Proekt estimates that real estate registered to Vladimir Kolokoltsev’s son, his daughter-in-law, and other relatives is worth roughly 2 billion rubles ($27.5 million) in total. This includes the cottages in Usadby Usovo and Zarechye mentioned above, as well as an apartment in Moscow’s upscale Khamovniki District worth 177 million rubles ($2.4 million), apartments in the Moscow International Business Center valued at 80 million rubles ($1.1 million), and three apartments and 23 parking spots on Leninsky Prospekt worth as much as 161 million rubles ($2.2 million).
Kolokoltsev’s son bought his home from the wife of a businessman with possible connections to organized crime. He financed the purchase with money from another businessman who also has alleged mafia ties.
Alexander Kolokoltsev bought the Zarechye property from Liliya Kail, the wife of Lev Cherepov, who reportedly worked with Mikhail Cherny. In the 1990s, when he controlled much of the aluminum production in Russia, Cherny allegedly developed ties to organized crime. One of Cherny’s top managers from that era told Proekt that Cherepov was responsible for “driving officials to restaurants and bathhouses” and “sorting out what kind of kickbacks were needed.”

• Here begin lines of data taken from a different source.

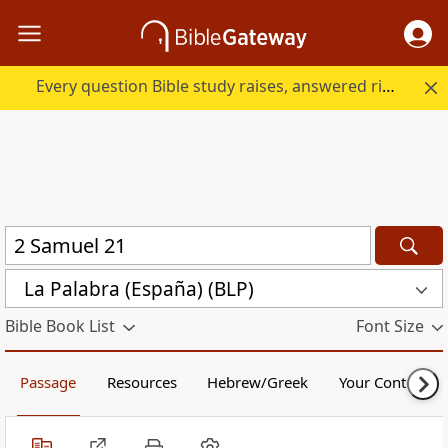
Every question Bible study raises, answered right here.
La Palabra (España) (BLP)
Bible Book List
Font Size
Passage
Resources
Hebrew/Greek
Your Content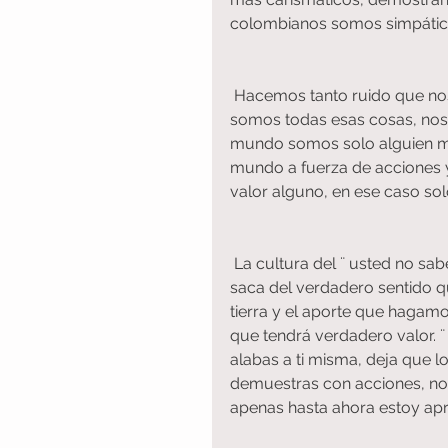
colombianos somos simpático
 Hacemos tanto ruido que nos olvidamos de que quizás a nadie le importa que 
somos todas esas cosas, nos 
mundo somos solo alguien m
mundo a fuerza de acciones 
valor alguno, en ese caso so
 La cultura del ¨ usted no sabe quién soy yo¨ tan egocéntrica y casi despreciable, nos 
saca del verdadero sentido q
tierra y el aporte que hagamo
que tendrá verdadero valor. ¨
alabas a ti misma, deja que 
demuestras con acciones, no 
apenas hasta ahora estoy apr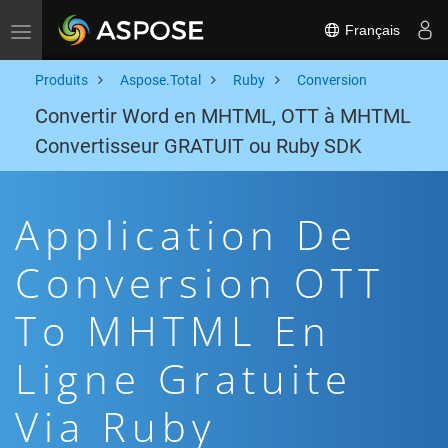
Français
Toggle navigation
Produits
Aspose.Total
Ruby
Conversion
Convertir Word en MHTML, OTT à MHTML
Convertisseur GRATUIT ou Ruby SDK
Application De
Conversion OTT
To MHTML En
Ligne Gratuite
Via Ruby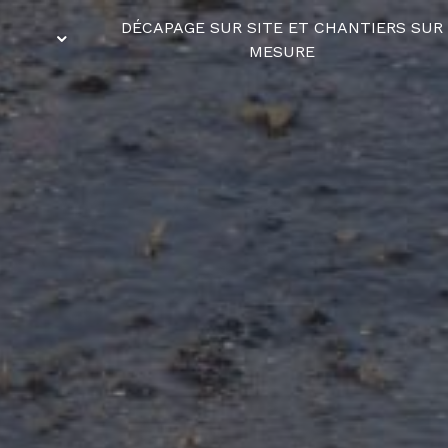
DÉCAPAGE SUR SITE ET CHANTIERS SUR
MESURE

Kolokoltsev Jr.’s neighbors in Zarechye, it turns out, are relatives of the brothers Pavel and Valery Zadorin (Cherepov’s nephews with whom he founded the “Aromatnyi Mir” liquor store chain, according to Proekt’s investigation). Proekt also identified Pavel Zadorin as Vladimir Kolokoltsev’s longtime personal friend and determined that the interior minister acquired his Shevolkino retreat house (the same one to which his alleged sister-in-law fled Moscow’s lockdown) back in 2000.

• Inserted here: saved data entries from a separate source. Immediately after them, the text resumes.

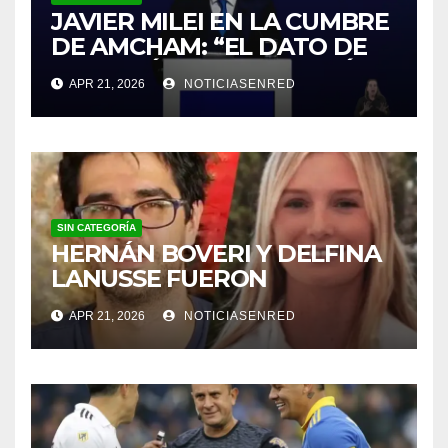
JAVIER MILEI EN LA CUMBRE
DE AMCHAM: “EL DATO DE
INFLACIÓN NO ME GUSTÓ”
APR 21, 2026
NOTICIASENRED
SIN CATEGORÍA
HERNÁN BOVERI Y DELFINA
LANUSSE FUERON
INHABILITADOS PARA
APR 21, 2026
NOTICIASENRED
EJERCER COMO MÉDICOS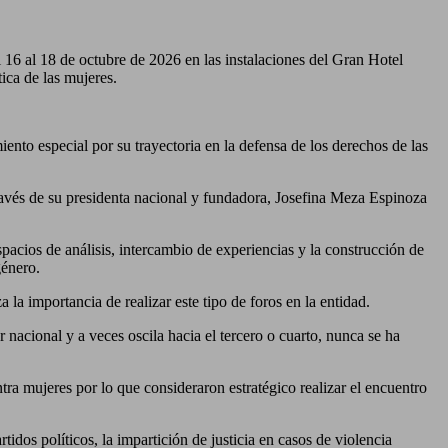
 16 al 18 de octubre de 2026 en las instalaciones del Gran Hotel
ica de las mujeres.
ento especial por su trayectoria en la defensa de los derechos de las
ravés de su presidenta nacional y fundadora, Josefina Meza Espinoza
spacios de análisis, intercambio de experiencias y la construcción de
género.
la importancia de realizar este tipo de foros en la entidad.
nacional y a veces oscila hacia el tercero o cuarto, nunca se ha
ntra mujeres por lo que consideraron estratégico realizar el encuentro
tidos políticos, la impartición de justicia en casos de violencia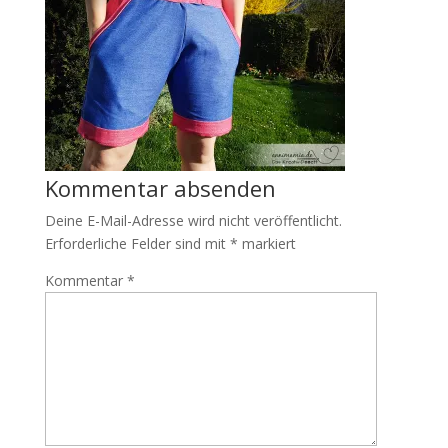
Kommentar absenden
Deine E-Mail-Adresse wird nicht veröffentlicht.
Erforderliche Felder sind mit
*
markiert
Kommentar
*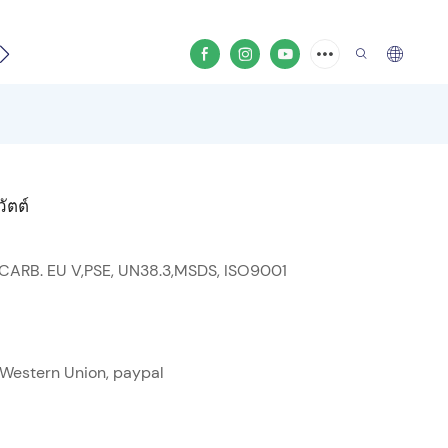
ีโอสินค้า
ัตต์
 CARB. EU V,PSE, UN38.3,MSDS, ISO9001
ด, Western Union, paypal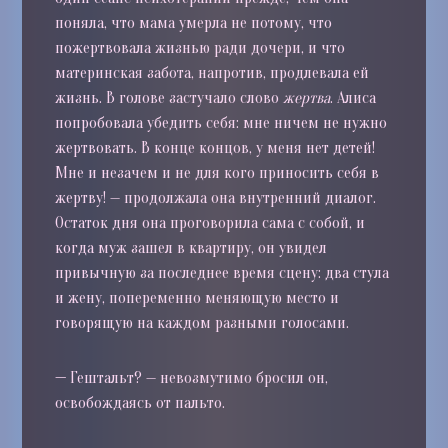
поняла, что мама умерла не потому, что
пожертвовала жизнью ради дочери, и что
материнская забота, напротив, продлевала ей
жизнь. В голове застучало слово
жертва
. Алиса
попробовала убедить себя: мне ничем не нужно
жертвовать. В конце концов, у меня нет детей!
Мне и незачем и не для кого приносить себя в
жертву! — продолжала она внутренний диалог.
Остаток дня она проговорила сама с собой, и
когда муж зашел в квартиру, он увидел
привычную за последнее время сцену: два стула
и жену, попеременно меняющую место и
говорящую на каждом разными голосами.
—
Гештальт? — невозмутимо бросил он,
освобождаясь от пальто.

In 2014, the Zadorins acquired the Selyatino Terminal, a major customs clearance facility outside Moscow for imported alcohol. According to Proekt, Selyatino’s former owners only agreed to the sale under pressure from Igor Chuyan, then the head of Russia’s Alcohol Market Regulation Federal Service, whom sources identified as the Zadorins’ personal friend. In the negotiations to sell the Selyatino Terminal, Vladimir Kolokoltsev’s name apparently came up, too. “Chuyan said the shares were earmarked for the Zadorins, and Kolokoltsev was called their main backer,” a source told Proekt.
Several years earlier, Chuyan may have helped facilitate Kolokoltsev’s professional ascent. Not long before Kolokoltsev was hired to his current post, Chuyan asked one of his subordinates who’d served previously in the Interior Ministry to vouch for Kolokoltsev, a source told Proekt. At the time, Chuyan reportedly enjoyed the patronage of the billionaire Arkady Rotenberg, a close friend of Vladimir Putin who has major investments in Russia’s alcohol market. But Chuyan soon fell out of favor, and officials charged him with abuse of power in 2018. By that time, however, he’d already fled the country.

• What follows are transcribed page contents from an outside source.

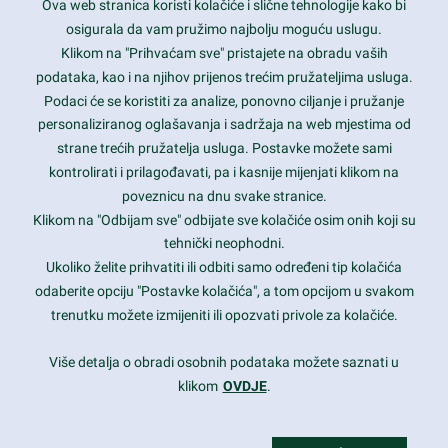
Ova web stranica koristi kolačiće i slične tehnologije kako bi
Latest trends and much more...
osigurala da vam pružimo najbolju moguću uslugu.
Klikom na "Prihvaćam sve" pristajete na obradu vaših
podataka, kao i na njihov prijenos trećim pružateljima usluga.
Contact Info
Podaci će se koristiti za analize, ponovno ciljanje i pružanje
personaliziranog oglašavanja i sadržaja na web mjestima od
strane trećih pružatelja usluga. Postavke možete sami
1600 Amphitheatre Parkway, Mountain View, CA 94043
kontrolirati i prilagođavati, pa i kasnije mijenjati klikom na
poveznicu na dnu svake stranice.
+1 650-253-0000
prothemes.net@gmail.com
Klikom na "Odbijam sve" odbijate sve kolačiće osim onih koji su
tehnički neophodni.
Daily: 9:00 am - 6:00 pm
Ukoliko želite prihvatiti ili odbiti samo određeni tip kolačića
Sunday: Closed
odaberite opciju "Postavke kolačića", a tom opcijom u svakom
trenutku možete izmijeniti ili opozvati privole za kolačiće.
Copyright 2017
FRESHFACE
© All Rights Reserved
Više detalja o obradi osobnih podataka možete saznati u
klikom
OVDJE
.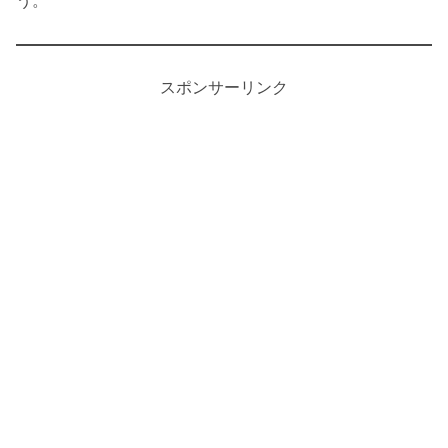
う。
スポンサーリンク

Proekt also learned that Alexander Kolokoltsev received monthly payments for at least seven years from the “Novko” company, which is co-owned by Oleg Sheikhametov, the founder of the “Yakitoriya” restaurant chain. In 2018, the newspaper Kommersant reported that Sheikhametov was one of the businessmen who collected money for bribes to federal investigators in 2016 in a failed bid to secure the release of the jailed mobster Andrey Kochuikov, a known associate of the mafia boss Zakhary Kalashov (nicknamed “Young Shakro”). Kolokoltsev Jr.’s role at Sheikhametov’s company remains unknown.
Spokespeople for Russia’s Interior Ministry declined to comment on the wealth of Vladimir Kolokoltsev’s relatives or their apparent connections to members of the mafia. “The minister’s son is an adult and a successful businessman,” Irina Volk told Proekt. “His business practices are completely independent. He is not a police officer and his business ventures are not connected to Russia’s Interior Ministry.”